#### Aim of the task:
Reproduce all of the material below verbatim, leaving out every picture.

#### Records for this exercise:
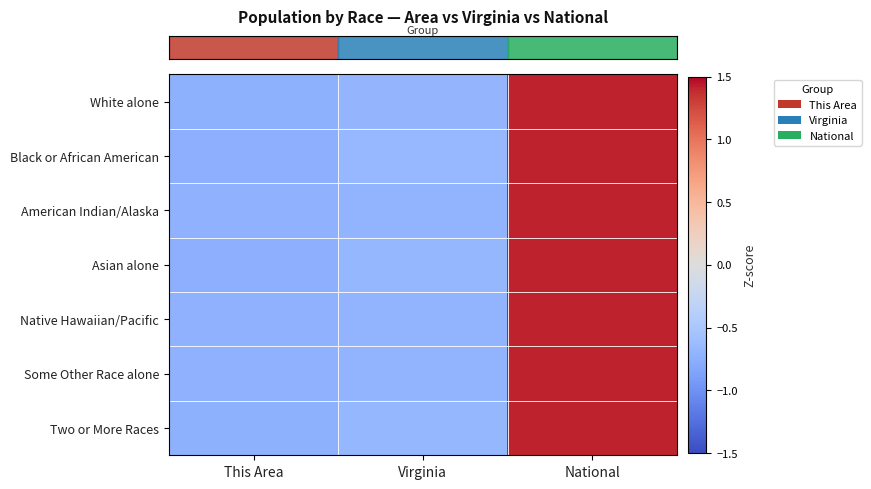

What is the total value across all series at This Area?

-5.1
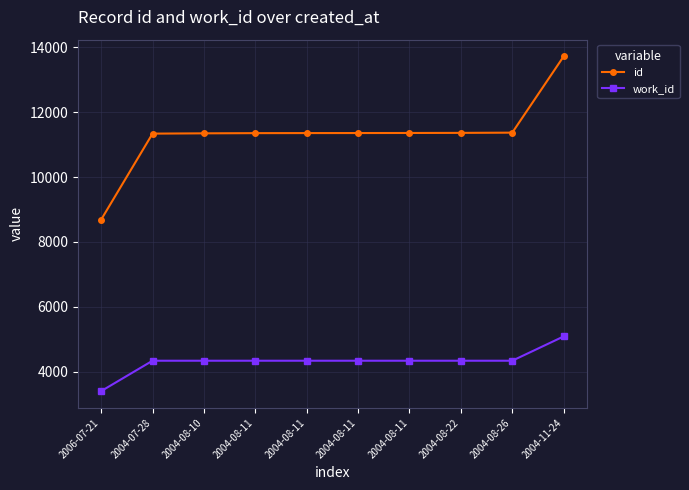

True or false: work_id has a value of 7174 at 2004-08-26.

False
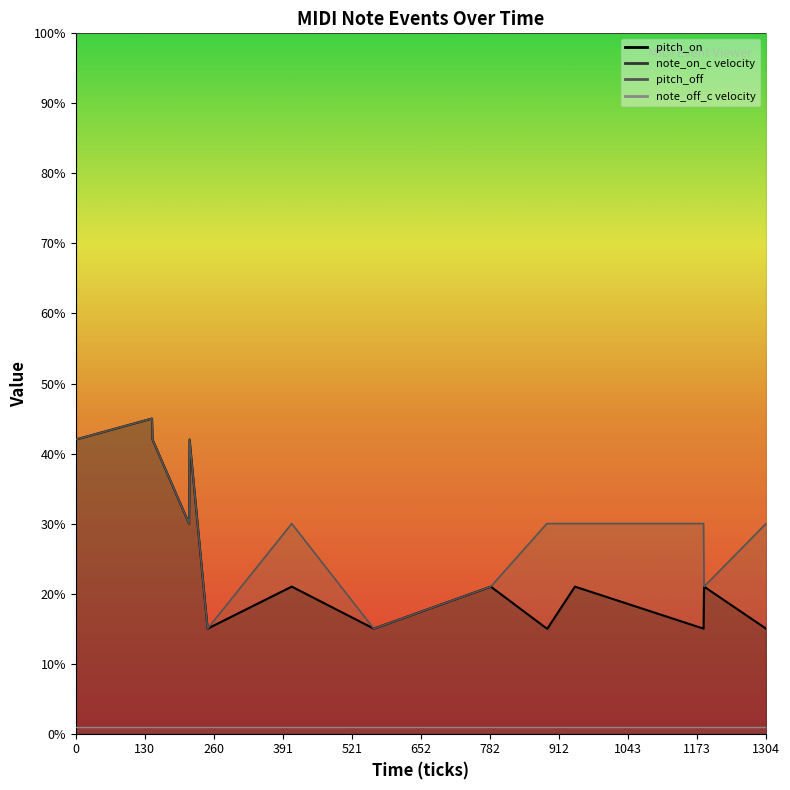

Which series has the largest total across all categories?

pitch_off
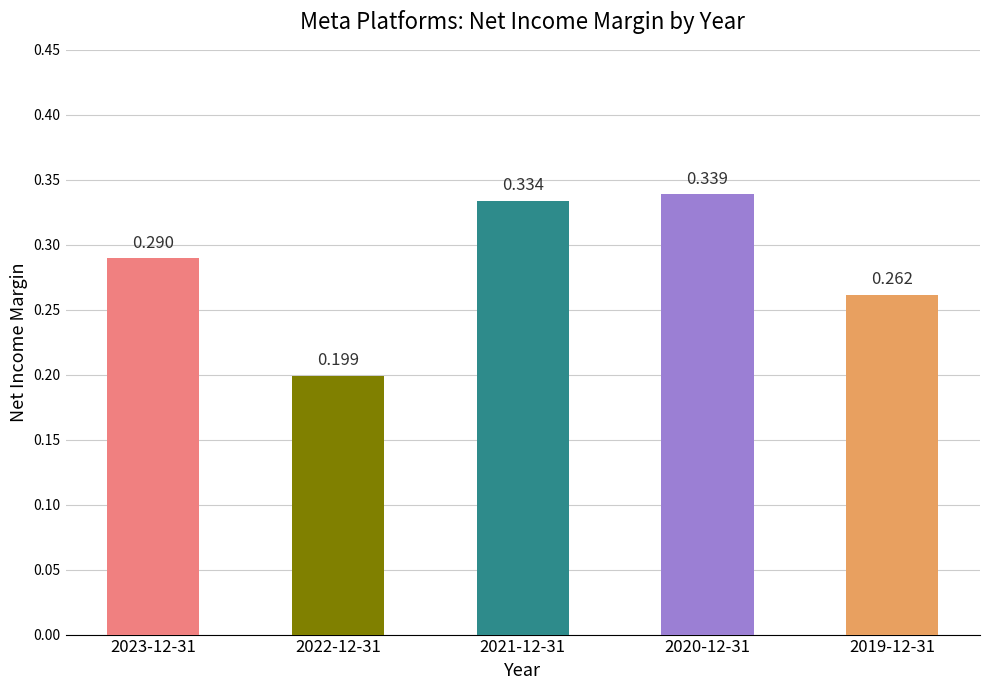

Reading right to left, what are all the values shown in this chart?

0.3	0.3	0.3	0.2	0.3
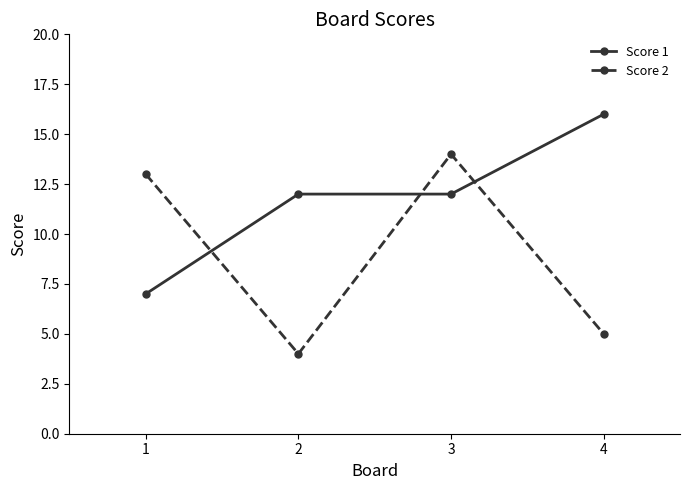

What is the value of the Score 2 point at the 2nd from the left?

4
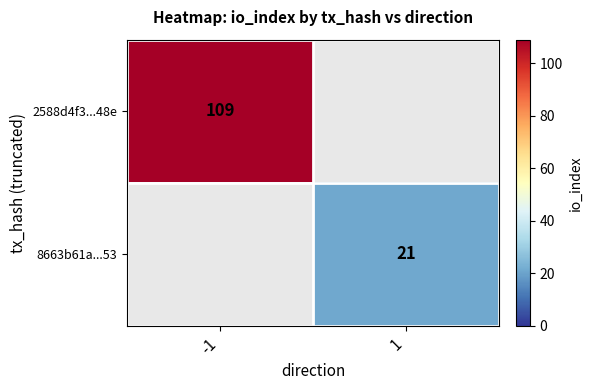

What is the total value across all series at 1?

21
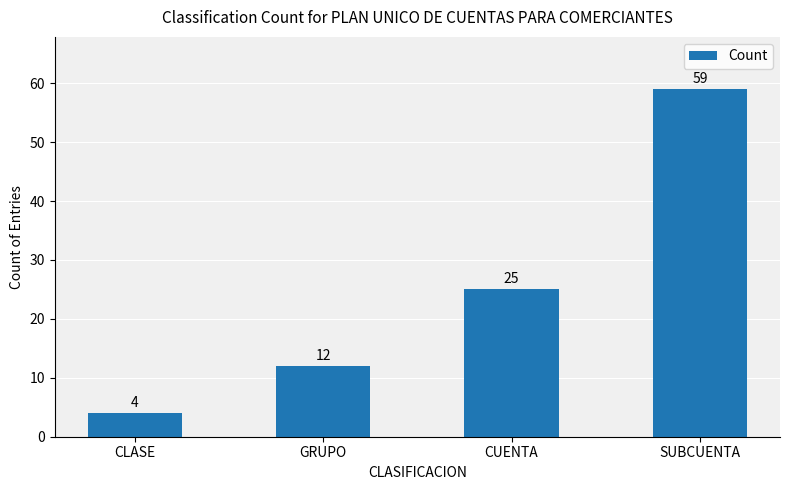

Reading left to right, list all the values displayed in this chart.

CLASE=4	GRUPO=12	CUENTA=25	SUBCUENTA=59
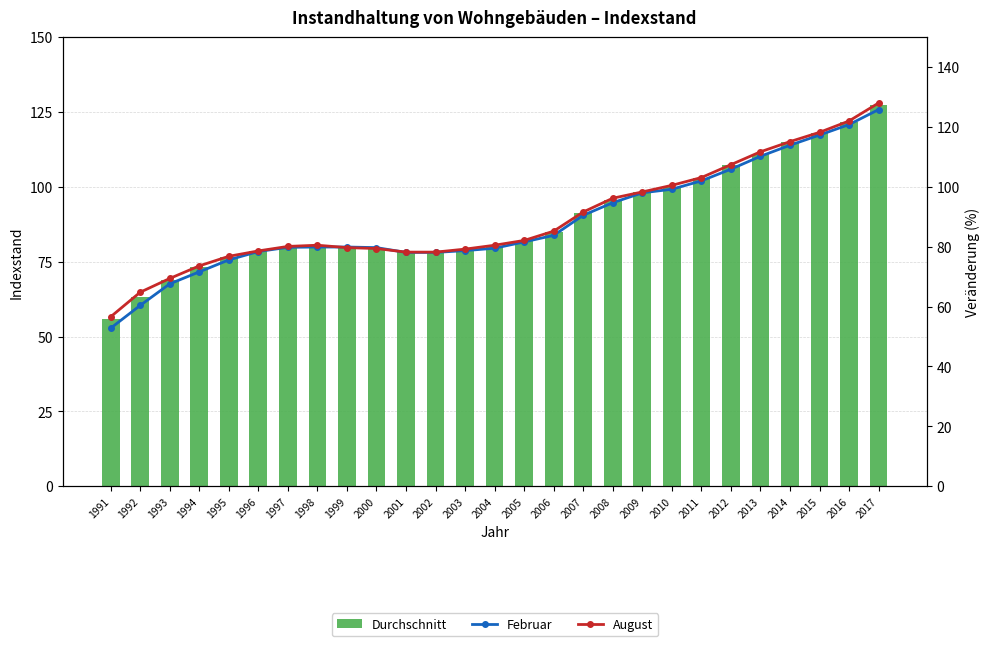

Is it true that Februar equals 117.3 at 2015?

True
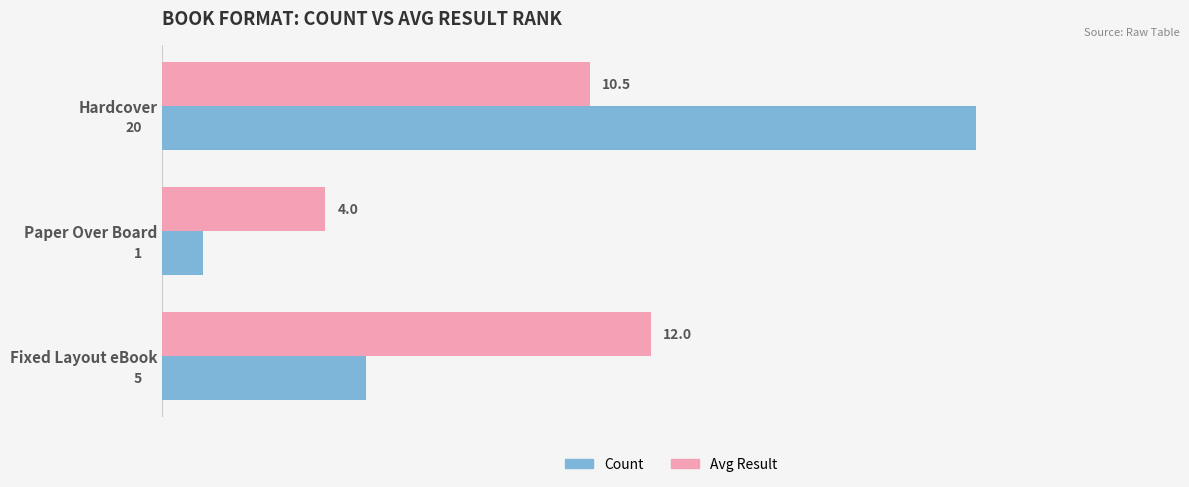

How many values in the Avg Result series are below 10?

1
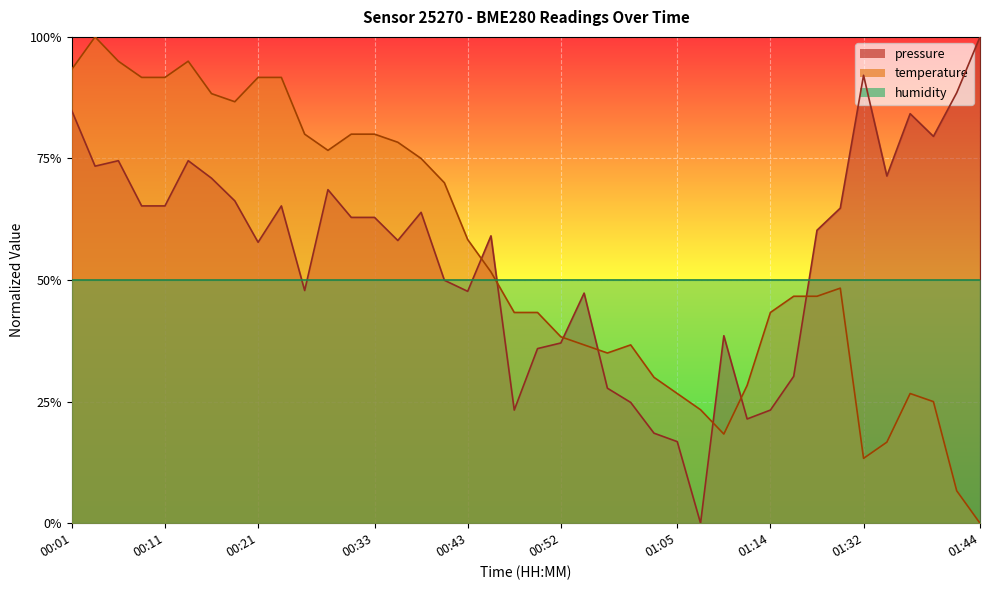

How many data points in temperature are above 0?

39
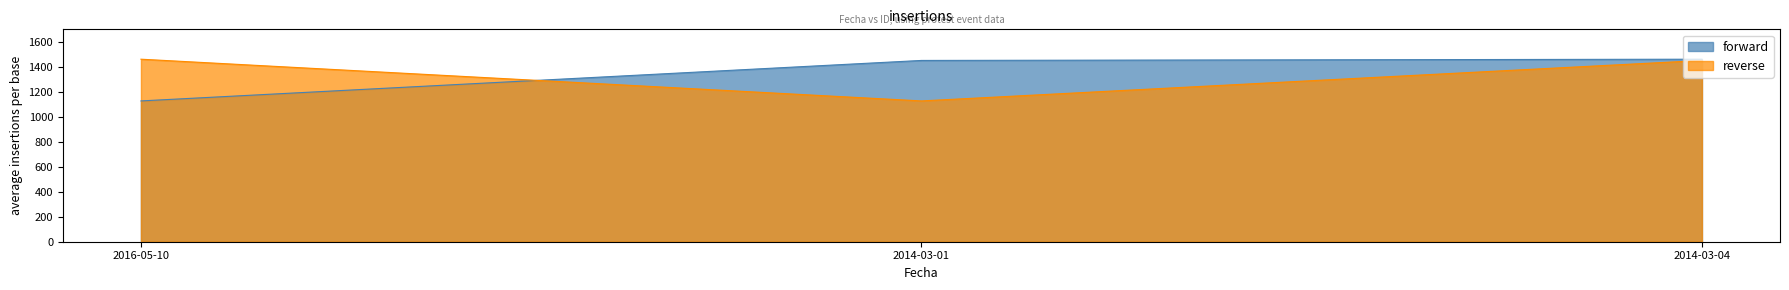

What is the total value across all series at 2014-03-01?

2578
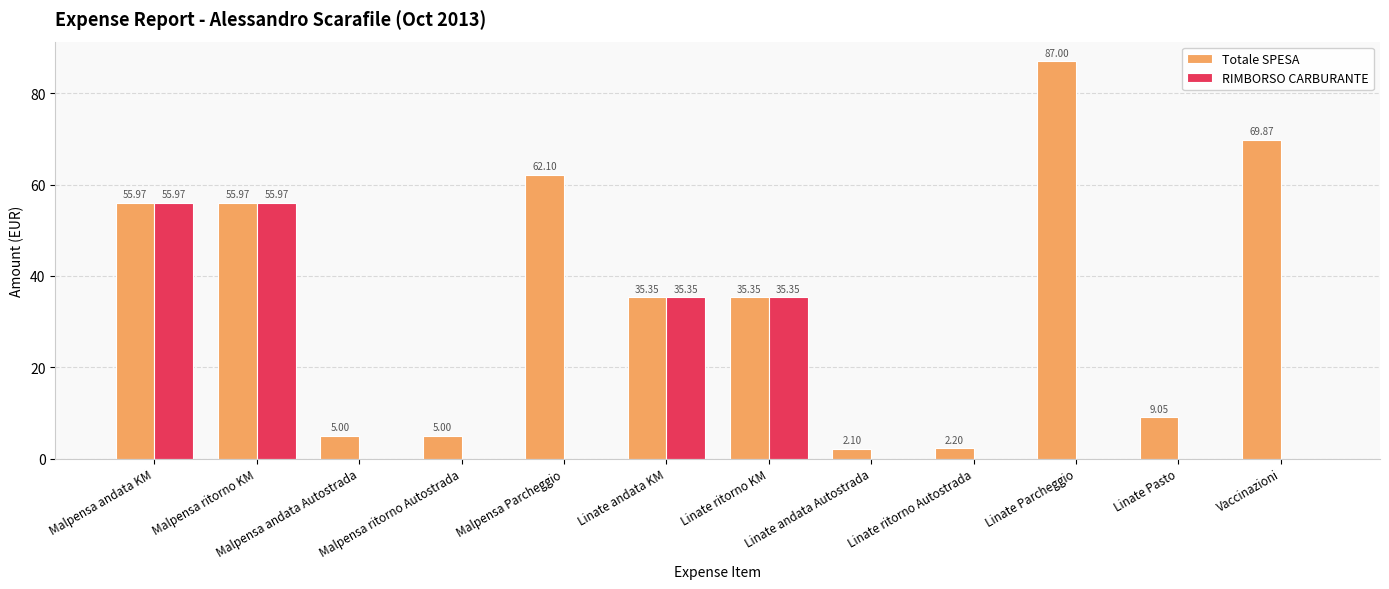

Which series has the largest total across all categories?

Totale SPESA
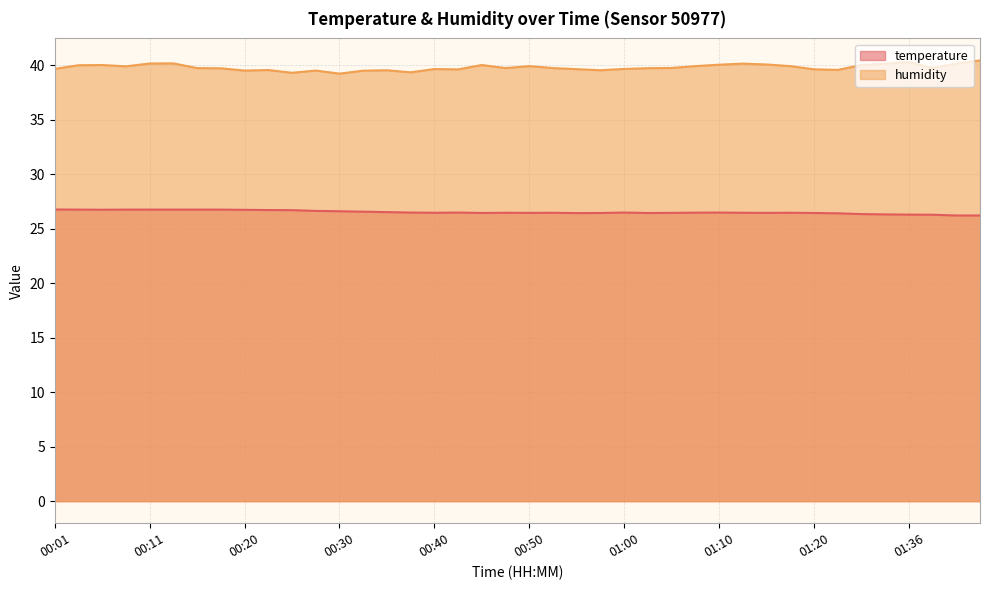

True or false: humidity has more than 2 points higher than both neighbors.

True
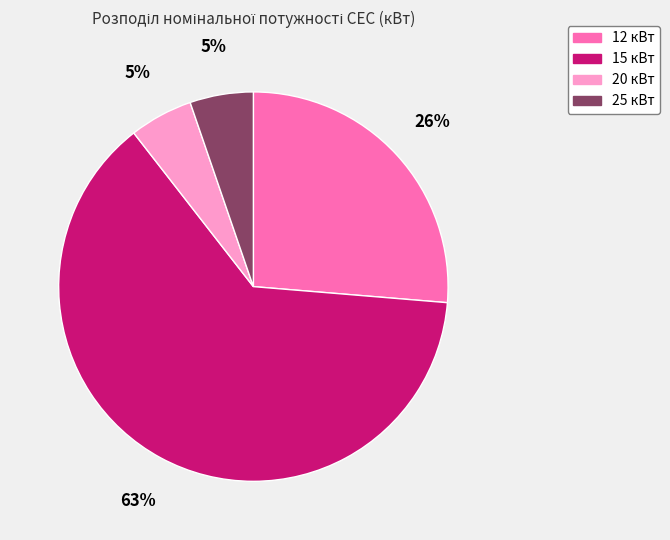

Which slice is the largest?

15 кВт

#### Result for this task:
What is the total value across all series at This Area?

-5.1

True or false: work_id has a value of 7174 at 2004-08-26.

False

Which series has the largest total across all categories?

pitch_off

Reading right to left, what are all the values shown in this chart?

0.3	0.3	0.3	0.2	0.3

What is the value of the Score 2 point at the 2nd from the left?

4

What is the total value across all series at 1?

21

Reading left to right, list all the values displayed in this chart.

CLASE=4	GRUPO=12	CUENTA=25	SUBCUENTA=59

Is it true that Februar equals 117.3 at 2015?

True

How many values in the Avg Result series are below 10?

1

How many data points in temperature are above 0?

39

What is the total value across all series at 2014-03-01?

2578

Which series has the largest total across all categories?

Totale SPESA

True or false: humidity has more than 2 points higher than both neighbors.

True

Which slice is the largest?

15 кВт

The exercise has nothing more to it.